EXERCISE BRIEF >>
From the post below on measuring wave amplitude, pull out the passage starting with "I would like" and going on through "500), rep(2.0, 501))", word for word.

DOCUMENT SEGMENT >>
__________
Solved – Online method for detecting wave amplitude

online-algorithmssignal processingtime series

I would like to measure the amplitude of waves in a noisy time-series on-line. I have a time-series that models a noisy wave function, that undergoes shifts in amplitude. Say, for example, something like this:

set.seed <- 1001
x <- abs(sin(seq(from = 0, t = 100, by = 0.1)))
x <- x + (runif(1001, 0, 1) / 5)
x <- x * c(rep(1.0, 500), rep(2.0, 501))

The resulting data looks like this:

> head(x, n = 30)
 [1] 0.1581530 0.1329728 0.3911897 0.4104984 0.4774424 0.5118123 0.6499325
 [8] 0.6837706 0.8520770 0.8625692 0.8441520 0.9960601 1.1119514 1.1414032
[15] 1.1153601 1.1456799 1.0843497 1.1141201 1.1290904 0.9906415 0.9836052
[22] 0.9369836 0.9493608 0.7484588 0.7588435 0.6467422 0.5787302 0.4665009
[29] 0.4643982 0.3398427
> plot(x)
> lines(x)

Plot of waves

As you can see, the because of the noise in the series the data does not increase monotonically between the waves' troughs and crests.

I'm looking for a way to estimate the amplitude of each wave's peak on-line in a computationally untaxing way. I can probably find a way to measure the maximum magnitude of the noise term. I'm not sure if the frequency of the waves is constant, so I'd be interested both in answers that assume a constant (known) wave frequency or a variable wave frequency. The real data is also sinusoidal.

I'm sure that this is a common problem with well-known solutions, but I am so new to this that I don't even know what terms to search for. Also, apologies if this question would be more appropriate to stackoverflow, I can ask there if that is preferred.

Best Answer

More than a complete solution this is meant to be a very rough series of "hints" on how to implement one using FFT, there are probably better methods but, if it works...
__________
EXTRACTED DATA >>
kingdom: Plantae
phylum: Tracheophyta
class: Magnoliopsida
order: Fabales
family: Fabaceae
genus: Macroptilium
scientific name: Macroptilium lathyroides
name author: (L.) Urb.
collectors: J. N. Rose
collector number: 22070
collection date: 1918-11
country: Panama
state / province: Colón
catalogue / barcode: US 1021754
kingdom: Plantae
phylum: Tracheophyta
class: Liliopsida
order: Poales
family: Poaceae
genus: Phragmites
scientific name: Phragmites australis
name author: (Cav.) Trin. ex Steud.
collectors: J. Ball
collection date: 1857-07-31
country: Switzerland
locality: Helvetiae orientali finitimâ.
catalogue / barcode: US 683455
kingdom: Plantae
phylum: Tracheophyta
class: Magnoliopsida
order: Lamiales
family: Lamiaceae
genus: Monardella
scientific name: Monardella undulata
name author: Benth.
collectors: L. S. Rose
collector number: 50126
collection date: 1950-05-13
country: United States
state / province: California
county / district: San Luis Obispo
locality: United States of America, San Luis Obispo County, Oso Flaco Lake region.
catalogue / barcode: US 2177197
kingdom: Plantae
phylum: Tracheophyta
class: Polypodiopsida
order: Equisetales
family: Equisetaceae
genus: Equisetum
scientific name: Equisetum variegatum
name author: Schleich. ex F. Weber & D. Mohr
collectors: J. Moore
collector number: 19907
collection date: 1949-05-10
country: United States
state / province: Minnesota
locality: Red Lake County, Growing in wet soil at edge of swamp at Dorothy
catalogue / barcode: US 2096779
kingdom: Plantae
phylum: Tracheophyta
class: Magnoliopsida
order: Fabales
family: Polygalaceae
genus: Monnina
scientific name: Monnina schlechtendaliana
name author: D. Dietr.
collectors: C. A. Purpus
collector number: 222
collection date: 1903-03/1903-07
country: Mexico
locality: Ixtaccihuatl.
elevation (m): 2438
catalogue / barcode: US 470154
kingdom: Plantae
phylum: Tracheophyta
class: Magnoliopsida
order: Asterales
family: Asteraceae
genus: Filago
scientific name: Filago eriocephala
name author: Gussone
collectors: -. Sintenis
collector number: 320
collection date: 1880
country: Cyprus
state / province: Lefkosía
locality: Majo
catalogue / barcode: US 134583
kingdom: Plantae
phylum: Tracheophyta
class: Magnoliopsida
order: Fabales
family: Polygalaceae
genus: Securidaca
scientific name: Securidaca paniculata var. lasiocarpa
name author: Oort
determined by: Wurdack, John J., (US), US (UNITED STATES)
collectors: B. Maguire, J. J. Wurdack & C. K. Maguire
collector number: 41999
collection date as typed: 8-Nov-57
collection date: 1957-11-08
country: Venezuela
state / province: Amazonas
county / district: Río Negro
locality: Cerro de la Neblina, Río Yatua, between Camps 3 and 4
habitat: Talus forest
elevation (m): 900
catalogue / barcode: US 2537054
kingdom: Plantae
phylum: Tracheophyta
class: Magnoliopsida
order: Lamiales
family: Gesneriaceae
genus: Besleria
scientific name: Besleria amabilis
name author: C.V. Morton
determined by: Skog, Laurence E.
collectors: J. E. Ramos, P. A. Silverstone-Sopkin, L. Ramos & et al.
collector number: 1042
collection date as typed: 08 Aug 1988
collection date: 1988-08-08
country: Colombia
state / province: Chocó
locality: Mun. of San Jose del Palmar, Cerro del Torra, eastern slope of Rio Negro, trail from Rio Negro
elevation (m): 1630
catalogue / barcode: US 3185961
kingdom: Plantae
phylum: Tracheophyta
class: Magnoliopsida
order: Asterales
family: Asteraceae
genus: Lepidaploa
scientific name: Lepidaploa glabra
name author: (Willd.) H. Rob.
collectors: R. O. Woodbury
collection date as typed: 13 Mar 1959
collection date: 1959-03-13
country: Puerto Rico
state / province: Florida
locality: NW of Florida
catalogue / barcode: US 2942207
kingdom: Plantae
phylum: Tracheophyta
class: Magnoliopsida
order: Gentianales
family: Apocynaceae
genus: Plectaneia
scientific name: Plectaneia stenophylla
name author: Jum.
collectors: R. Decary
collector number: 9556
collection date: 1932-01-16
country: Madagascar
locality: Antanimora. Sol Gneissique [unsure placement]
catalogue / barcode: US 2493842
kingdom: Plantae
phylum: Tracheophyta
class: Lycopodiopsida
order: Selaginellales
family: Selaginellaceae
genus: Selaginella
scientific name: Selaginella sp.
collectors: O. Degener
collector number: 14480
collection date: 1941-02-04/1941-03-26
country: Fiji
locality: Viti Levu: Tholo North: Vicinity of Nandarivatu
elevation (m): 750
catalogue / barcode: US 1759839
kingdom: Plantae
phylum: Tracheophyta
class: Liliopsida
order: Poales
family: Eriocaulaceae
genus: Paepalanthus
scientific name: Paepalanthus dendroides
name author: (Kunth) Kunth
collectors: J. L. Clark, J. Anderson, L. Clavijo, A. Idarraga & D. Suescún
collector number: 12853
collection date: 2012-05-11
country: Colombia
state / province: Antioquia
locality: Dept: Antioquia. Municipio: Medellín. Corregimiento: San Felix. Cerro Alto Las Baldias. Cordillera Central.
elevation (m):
__________
TASK RESULT >>
I would like to measure the amplitude of waves in a noisy time-series on-line. I have a time-series that models a noisy wave function, that undergoes shifts in amplitude. Say, for example, something like this:

set.seed <- 1001
x <- abs(sin(seq(from = 0, t = 100, by = 0.1)))
x <- x + (runif(1001, 0, 1) / 5)
x <- x * c(rep(1.0, 500), rep(2.0, 501))